WHAT IS EXPECTED » Write out, word for word, the part of the data that runs from the line containing "Is there a majority slice in this chart?" through the end of the data, leaving the pictures out of your answer.

Chart analysis data:
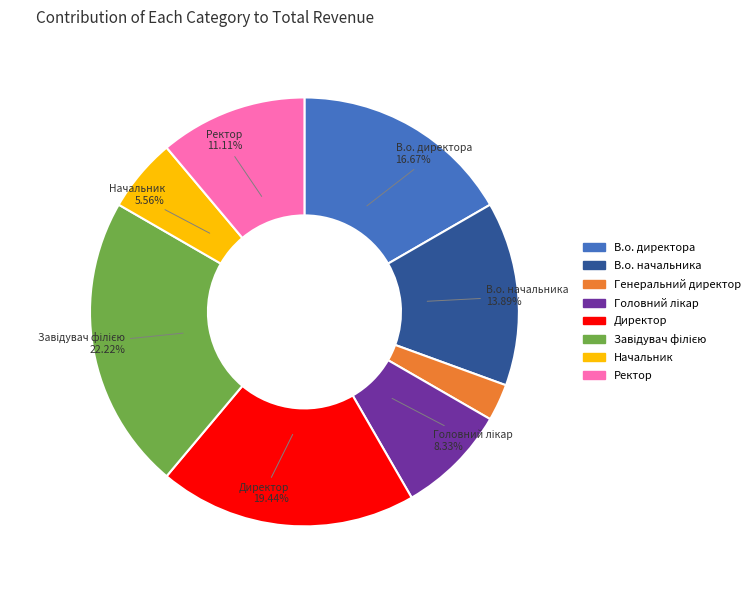

Is it true that Генеральний директор is 3% of the pie?

True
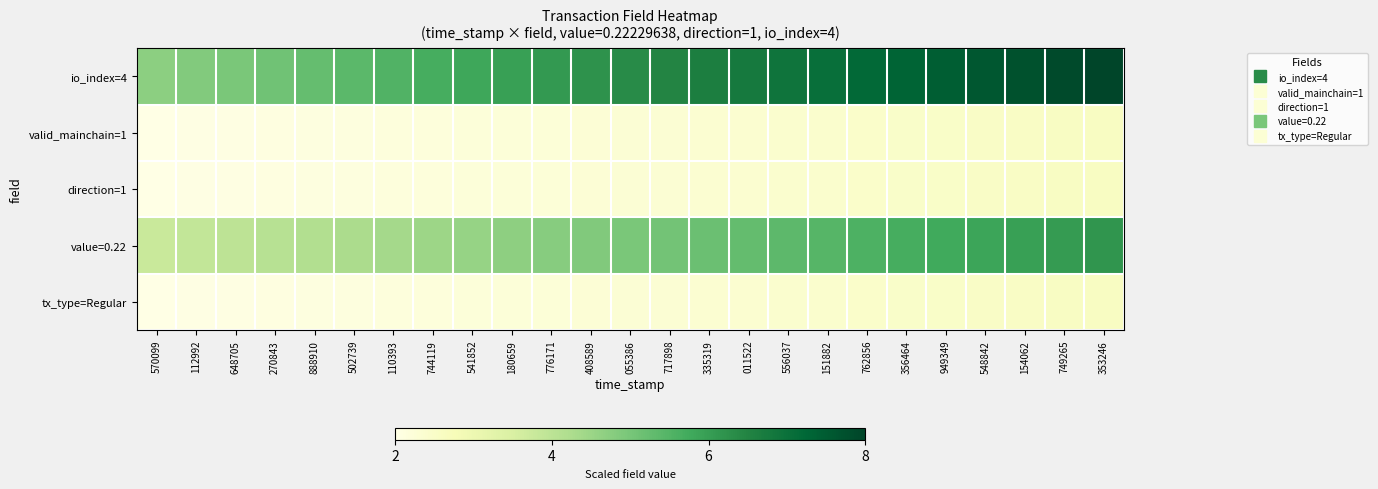

Which series has the largest range (max minus min)?

io_index=4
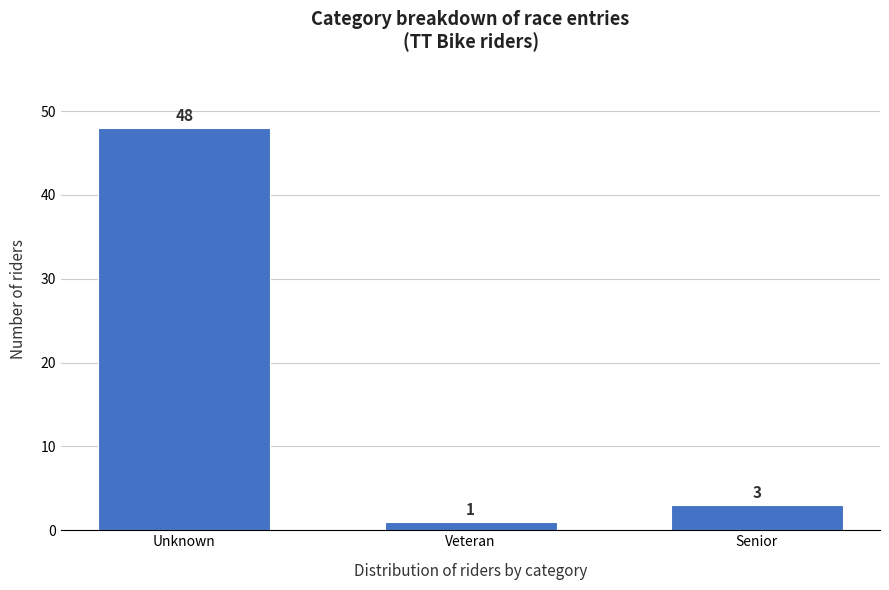

Reading right to left, transcribe all the data shown in this chart.

Senior=3	Veteran=1	Unknown=48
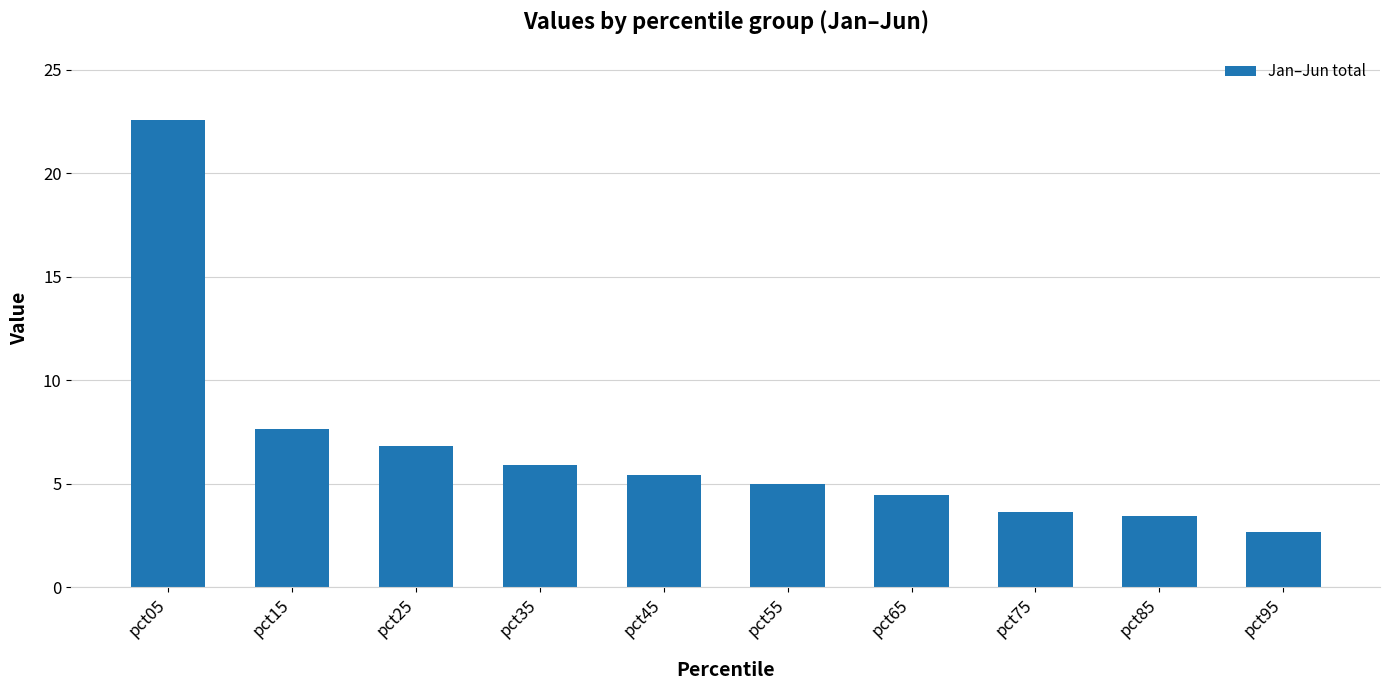

Which category has the lowest value across all series?

pct95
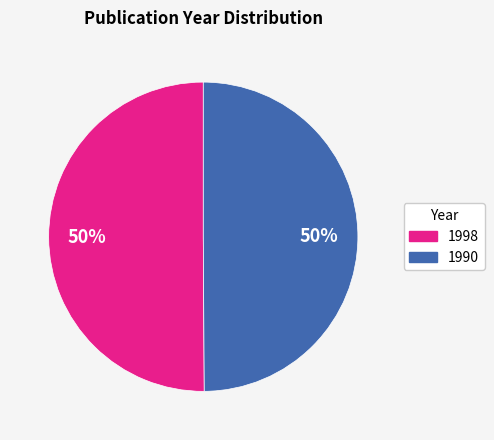

To the nearest percent, what is the average slice percentage?

50%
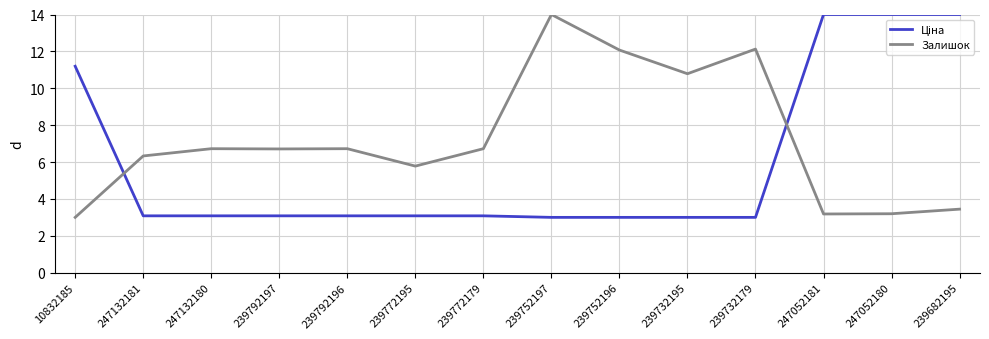

Which series changed the most between 239792197 and 239752197?

Залишок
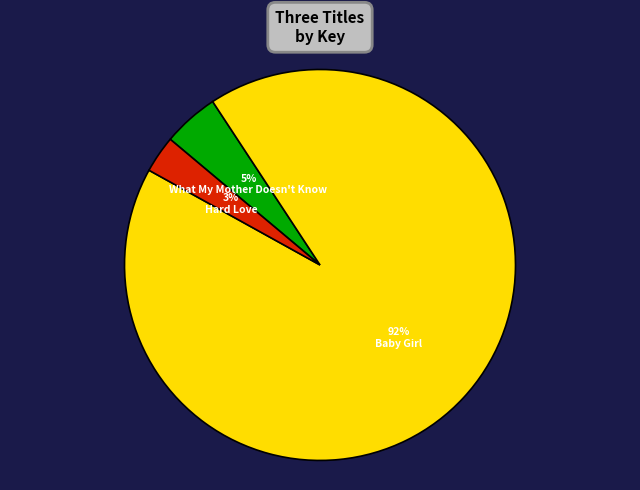

Is there a majority slice in this chart?

Yes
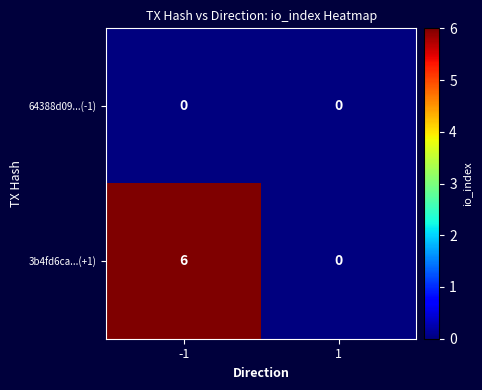

Between -1 and 1, which series saw the biggest shift?

3b4fd6ca...(+1)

SOLVED PROBLEM »
Is there a majority slice in this chart?

Yes

Between -1 and 1, which series saw the biggest shift?

3b4fd6ca...(+1)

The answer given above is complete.